Le port grouillait de miséreux. Il y avait aussi quelques bourgeois. Mais pas beaucoup, et seulement de passage. Les bourgeois prenaient un autre navire, pas celui-là. Cetta regardait les gens par un hublot sale, au cadre rouillé. La plupart de ces misérables resteraient à terre, ils ne partiraient pas. Ils attendraient une autre occasion, tenteraient à nouveau de monter à bord, mettraient en gage leurs pauvres effets en espérant pouvoir s’acheter un billet pour l’Amérique et, dans l’attente d’un autre navire, dilapideraient leur petite fortune. Et ils ne partiraient jamais.

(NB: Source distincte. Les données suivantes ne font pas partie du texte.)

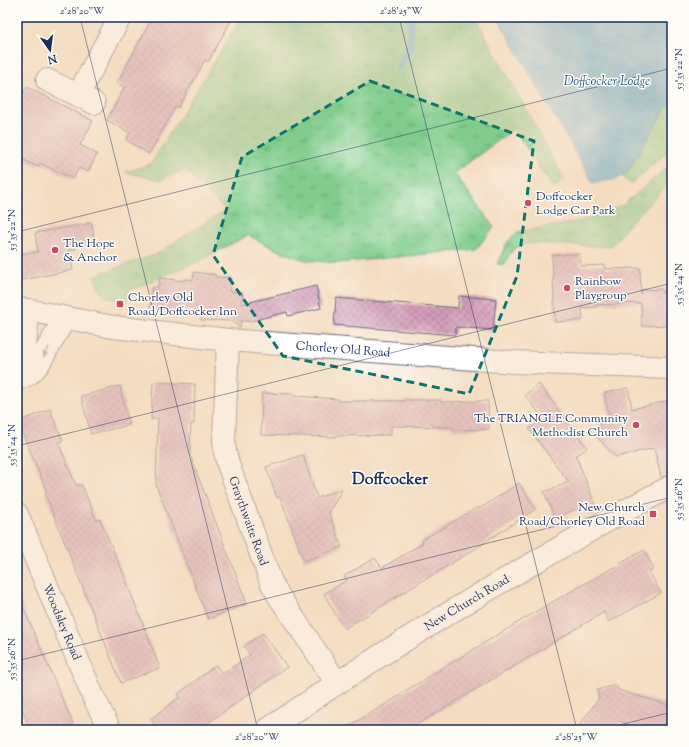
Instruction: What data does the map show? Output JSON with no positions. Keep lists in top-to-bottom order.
{
  "streets": {
    "street": [
      "Chorley Old Road",
      "Graythwaite Road",
      "New Church Road",
      "Woodsley Road"
    ]
  },
  "crossings": [
    ["Chorley Old Road", "Graythwaite Road"],
    ["Graythwaite Road", "New Church Road"]
  ],
  "districts": ["Doffcocker"],
  "water": ["Doffcocker Lodge"],
  "places": {
    "other": [
      "Doffcocker Lodge Car Park",
      "The Hope & Anchor",
      "Rainbow Playgroup",
      "The TRIANGLE Community Methodist Church"
    ],
    "transit": ["Chorley Old Road/Doffcocker Inn", "New Church Road/Chorley Old Road"]
  },
  "north": "bottom",
  "coordinates": [
    "2°28'20\"W",
    "2°28'25\"W",
    "53°35'22\"N",
    "53°35'24\"N",
    "53°35'26\"N"
  ]
}
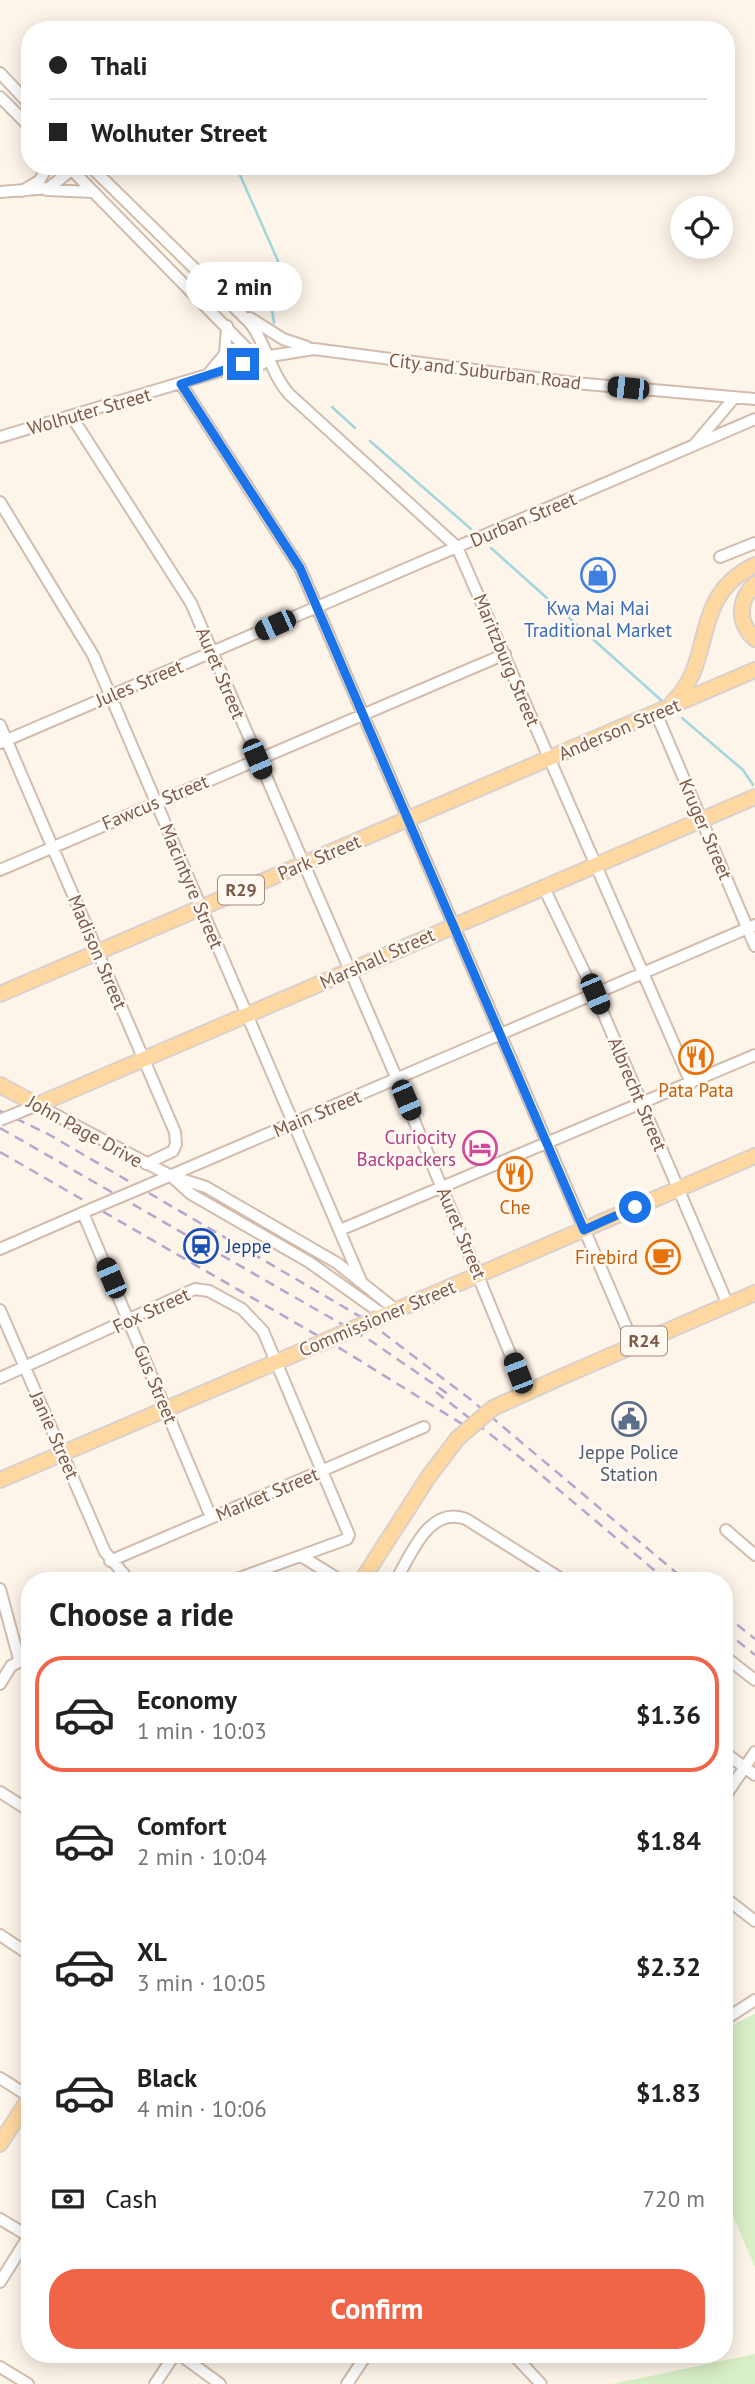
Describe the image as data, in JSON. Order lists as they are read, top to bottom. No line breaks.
{"streets":{"main road":["Anderson Street","Park Street","R29","Marshall Street","John Page Drive","Commissioner Street","R24"],"street":["City and Suburban Road","Wolhuter Street","Durban Street","Maritzburg Street","Auret Street","Jules Street","Fawcus Street","Kruger Street","Macintyre Street","Madison Street","Albrecht Street","Main Street","Fox Street","Gus Street","Janie Street","Market Street"]},"crossings":[["City and Suburban Road","Wolhuter Street"],["City and Suburban Road","Durban Street"],["City and Suburban Road","Maritzburg Street"],["Wolhuter Street","Maritzburg Street"],["Wolhuter Street","Auret Street"],["Durban Street","Maritzburg Street"],["Durban Street","Jules Street"],["Maritzburg Street","Anderson Street"],["Maritzburg Street","Fawcus Street"],["Maritzburg Street","Marshall Street"],["Maritzburg Street","Main Street"],["Auret Street","Jules Street"],["Auret Street","Fawcus Street"],["Auret Street","Park Street"],["Auret Street","Marshall Street"],["Auret Street","Main Street"],["Auret Street","Commissioner Street"],["Jules Street","Macintyre Street"],["Jules Street","Madison Street"],["Anderson Street","Kruger Street"],["Anderson Street","Park Street"],["Fawcus Street","Macintyre Street"],["Fawcus Street","Madison Street"],["Kruger Street","Marshall Street"],["Kruger Street","Main Street"],["Park Street","Macintyre Street"],["Park Street","Madison Street"],["Macintyre Street","Marshall Street"],["Macintyre Street","Main Street"],["Macintyre Street","John Page Drive"],["Madison Street","Marshall Street"],["Madison Street","John Page Drive"],["Marshall Street","Albrecht Street"],["Marshall Street","John Page Drive"],["Albrecht Street","Main Street"],["Albrecht Street","Commissioner Street"],["Albrecht Street","R24"],["Main Street","John Page Drive"],["John Page Drive","Commissioner Street"],["Fox Street","Commissioner Street"],["Fox Street","Gus Street"],["Fox Street","Janie Street"],["Commissioner Street","Gus Street"],["Commissioner Street","Janie Street"],["Gus Street","Market Street"],["Janie Street","Market Street"]],"places":{"shop":["Kwa Mai Mai Traditional Market"],"restaurant":["Pata Pata","Che"],"hotel":["Curiocity Backpackers"],"station":["Jeppe"],"cafe":["Firebird"],"public building":["Jeppe Police Station"]},"page":{"banner":["Thali","Wolhuter Street"],"bubble":"2 min","heading":"Choose a ride","list":[{"name":"Economy","note":"1 min · 10:03","value":"$1.36"},{"name":"Comfort","note":"2 min · 10:04","value":"$1.84"},{"name":"XL","note":"3 min · 10:05","value":"$2.32"},{"name":"Black","note":"4 min · 10:06","value":"$1.83"}],"pay":["Cash","720 m"],"buttons":"Confirm"}}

Mais Cetta, elle, partait.

Et elle ne pensait à rien d’autre en regardant par le hublot sale, tandis qu’elle entendait derrière elle le petit Natale, maintenant âgé de six mois, s’agiter fébrilement dans son panier en osier, sous la couverture en laine pleine de poils que la femme élégante à laquelle Cetta l’avait dérobée utilisait pour assurer le confort de son petit chien. Cetta ne pensait qu’à son long voyage en mer tandis que coulait le long de ses cuisses le liquide froid et visqueux qu’elle avait déjà connu le jour de son viol. Elle ne pensait qu’à l’Amérique tandis que le capitaine reboutonnait son pantalon, satisfait, promettant de revenir la voir avec un quignon de pain et un peu d’eau en début d’après-midi, et riait en s’exclamant qu’ils allaient bien s’amuser, tous les deux ! Ce n’est qu’après l’avoir entendu verrouiller la porte en fer de l’extérieur que Cetta s’éloigna du hublot et se frotta les cuisses avec la paille qui recouvrait le sol de la soute, sans se soucier des égratignures. Elle prit Natale dans ses bras, sortit un sein encore rougi par la pression des mains du capitaine et donna le mamelon au bâtard qu’elle emmenait avec elle. Puis, alors que l’enfant s’endormait dans sa couche qui puait le chien, Cetta se recroquevilla dans le coin le plus sombre de la soute et, les larmes sillonnant ses joues, elle se dit : « Elles sont salées comme la mer qui me sépare de l’Amérique. Elles ont déjà le goût de l’océan ! » et elle les lécha en essayant de sourire. Enfin, quand la sirène commença à faire retentir ses notes sombres et sourdes dans l’air du port, annonçant qu’on levait l’ancre, Cetta s’endormit — elle se raconta l’histoire d’une petite fille de quinze ans qui s’enfuyait de chez elle, toute seule, avec son petit bâtard, pour aller rejoindre le royaume des fées.